La Commissione Europea ha concluso due procedimenti nei confronti di Google accertando la violazione del Digital Markets Act (DMA) e imponendo sanzioni complessive pari a 890 milioni di euro. Le decisioni riguardano due aspetti distinti: il trattamento preferenziale riservato ai servizi della società all'interno di Google Search e le restrizioni imposte agli sviluppatori di applicazioni distribuite attraverso Google Play.

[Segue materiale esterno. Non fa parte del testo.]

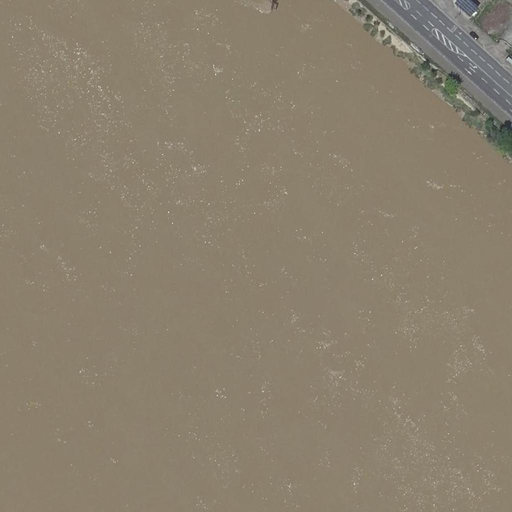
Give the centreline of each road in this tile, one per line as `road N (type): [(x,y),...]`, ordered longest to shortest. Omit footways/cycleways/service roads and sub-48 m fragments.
road 1 (secondary): [(388,0),(511,110)]
road 2 (secondary): [(511,85),(418,0)]
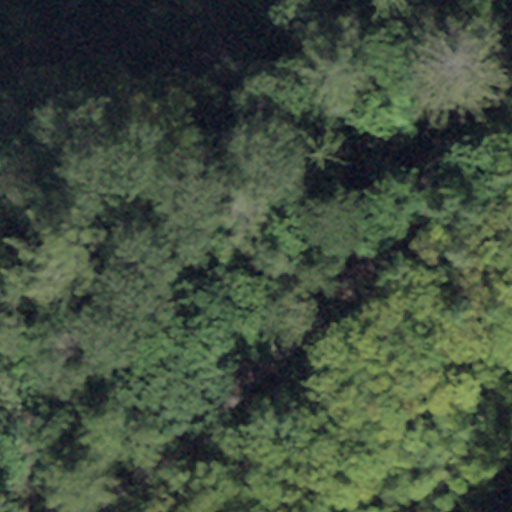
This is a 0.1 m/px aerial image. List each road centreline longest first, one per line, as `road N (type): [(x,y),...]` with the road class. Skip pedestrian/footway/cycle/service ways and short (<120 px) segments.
road 1 (track): [(511,27),(462,91),(419,173),(258,349),(85,511)]
road 2 (track): [(26,511),(20,369),(62,190),(120,62),(159,0)]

Nel dettaglio, Bruxelles ha inflitto una multa da 460 milioni di euro per le pratiche di "self-preferencing" nel motore di ricerca e una seconda sanzione da 430 milioni di euro per le limitazioni che, secondo l'esecutivo europeo, impediscono agli sviluppatori di indirizzare gli utenti verso canali alternativi, spesso più economici, per l'acquisto di contenuti e servizi digitali.
Secondo la Commissione, Google ha favorito sistematicamente i propri servizi all'interno dei risultati di ricerca, come quelli dedicati allo shopping, agli hotel, ai trasporti e allo sport, garantendo loro una posizione privilegiata tramite collocazione in cima alla pagina, elementi grafici più evidenti e filtri dedicati. Servizi concorrenti, pur offrendo funzionalità analoghe, non avrebbero beneficiato dello stesso trattamento, in contrasto con il DMA, che impone ai cosiddetti "gatekeeper" di applicare criteri trasparenti, equi e non discriminatori.